L’architecture de la ville de Paris grouillante de vie dans chaque partie de l’image se transforme à l’image des œuvres de Poliakoff, Miro, Mondrian, Bosch, Matisse, Picasso (les références sont aussi omniprésentes que finement citées), nous plongeant dans un tableau moderne et dynamique. Les personnages imaginés par le bédéaste Brecht Evens, que l’on reconnaît à son style mêlant encre et acrylique dans des dessins très graphiques et colorés, se forment et se déforment, emportant avec eux les lignes de leurs visages, de leurs corps et de leurs vies (les rayures de l’acrobate – rappelant les sculptures en fil de fer de Calder et son cirque – tournoient, zigzaguent, ondulent et sinuent avec lui, les rides d’une vielle dame affiche ses rêves alors qu’elle assoupie…). Et chaque personnage emporte avec lui son style graphique et sa technique, ainsi que son univers pictural.

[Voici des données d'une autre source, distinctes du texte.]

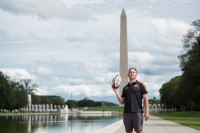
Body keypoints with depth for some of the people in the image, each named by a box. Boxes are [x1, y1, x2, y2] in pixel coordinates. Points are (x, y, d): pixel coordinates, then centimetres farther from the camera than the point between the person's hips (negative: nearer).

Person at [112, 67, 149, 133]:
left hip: (137, 112, -4)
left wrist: (147, 111, -10)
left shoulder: (140, 85, 4)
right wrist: (116, 91, 1)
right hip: (126, 113, 4)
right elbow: (122, 102, 12)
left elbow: (145, 98, -1)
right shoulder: (125, 88, 16)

Le rendu est absolument fabuleux.Mais en plus de cette richesse dans l’animation, le scénario est lui aussi très subtilement mené. L’écriture d’une grande finesse nous chahute d’une émotion à l’autre, les abandons de Marona sont certes très durs, mais ils ne sont jamais dramatisés. La tristesse est tout de suite contrebalancée par beaucoup d’amour et de bonheur et la tendresse générale qui en découle donne à ce long métrage une narration très sensible, à l’image de son personnage principal. Marona ne s’apitoie jamais sur son sort, cherchant toujours à rebondir (comme la balle qu’elle court chercher au plus vite pour faire plaisir à son humain et voir son visage se remplir de joie quand elle lui ramène) et inscrit dans sa boîte à mémoire toutes les joies aussi intenses qu’éphémères : avoir un nom rien qu’à elle, un humain à veiller pendant qu’il dort, un petit coin pour dormir. Car, cette chienne est aussi la narratrice et sa lucidité est un régale : «Chez les chiens, le bonheur est l’inverse de celui chez les hommes. Nous voulons que les choses restent exactement comme elles sont, les humains eux, ils veulent toujours autre chose que ce qu’ils ont. Ils appellent ça rêver. Moi j’appelle ça ne pas savoir être heureux.» Un film qui donne envie d’aimer sans retenue ses proches mais aussi tous les instants intenses de nos vies, même les plus subtiles et intimes. C’est très certainement le film d’animation le plus audacieux qu’il m’a été donné de voir, un véritable régale visuel, sonore et sensible.